Overview of Recommendations
  • Recommendations took a holistic approach to the healthcare provided for children and young people in gender-related distress.
    • Children referred to gender services must be treated holistically, i.e. a holistic assessment of their needs and individualised care plan that would factor in screening for neurodevelopmental conditions, spectrum disorders and mental health conditions.
    • Services (gender identity development-related) must operate similarly to other services for children and young people with complex presentations and risk factors
    • There needs to be provision for people considering detransition, recognising that they may not wish to re-engage with the services whose care they were previously under.
    • The current gender healthcare model (for children and young people) must expand its capacity to include paediatric services with strengthened links between secondary and specialist services.
    • The use of gender-affirming hormones from age 16 needs extreme caution. There should be a clear clinical rationale for providing hormones at this stage rather than waiting until an individual reaches 18. Every case considered for medical treatment should be discussed at a national Multi- Disciplinary Team (MDT).
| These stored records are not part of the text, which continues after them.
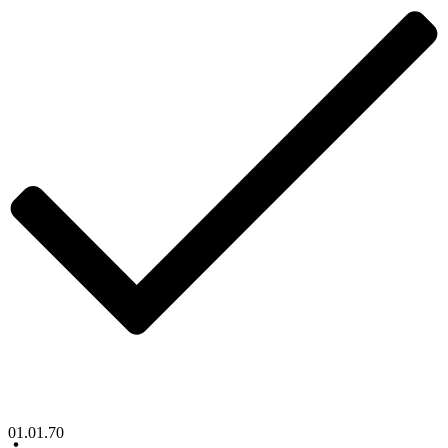
01.01.70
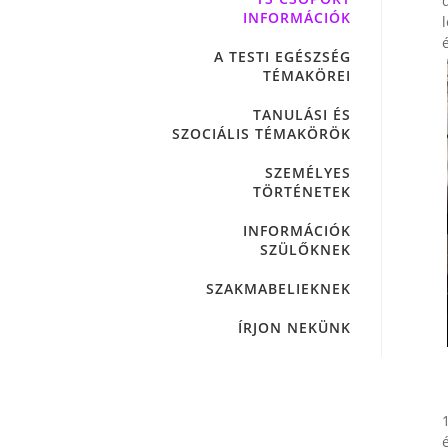
INFORMÁCIÓK
A TESTI EGÉSZSÉG
TÉMAKÖREI
TANULÁSI ÉS
SZOCIÁLIS TÉMAKÖRÖK
SZEMÉLYES
TÖRTÉNETEK
INFORMÁCIÓK
SZÜLŐKNEK
SZAKMABELIEKNEK
ÍRJON NEKÜNK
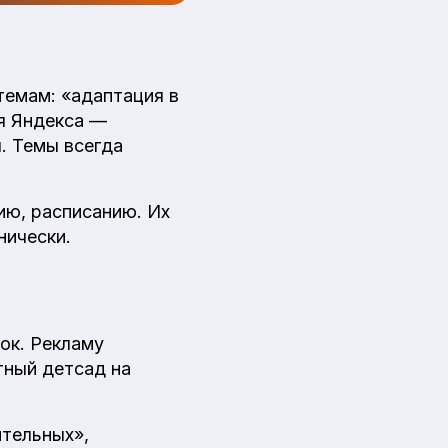
темам: «адаптация в
ля Яндекса —
. Темы всегда
ию, расписанию. Их
нически.
ок. Рекламу
тный детсад на
ительных»,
    • There should be a separate pathway for pre-pubertal children and their families. Ensuring they are prioritised for early discussion about how parents can best support their child in a balanced and non-judgemental way. When families/carers are making decisions about the social transition of pre-pubertal children, services should ensure they can be seen by a clinical professional with relevant experience as early as possible.
    • There needs to be a follow-through service for 17-25 years to ensure continuity of care and support at a potentially vulnerable stage in their journey.
    • Standard evidence-based psychological and psychopharmacological treatment approaches should be used to support the management of the associated distress from gender incongruence and concurrent conditions, including support for parents/carers and siblings as appropriate.
    • A full research programme should be established to examine the characteristics, interventions, and outcomes of every young person presenting to the NHS gender services.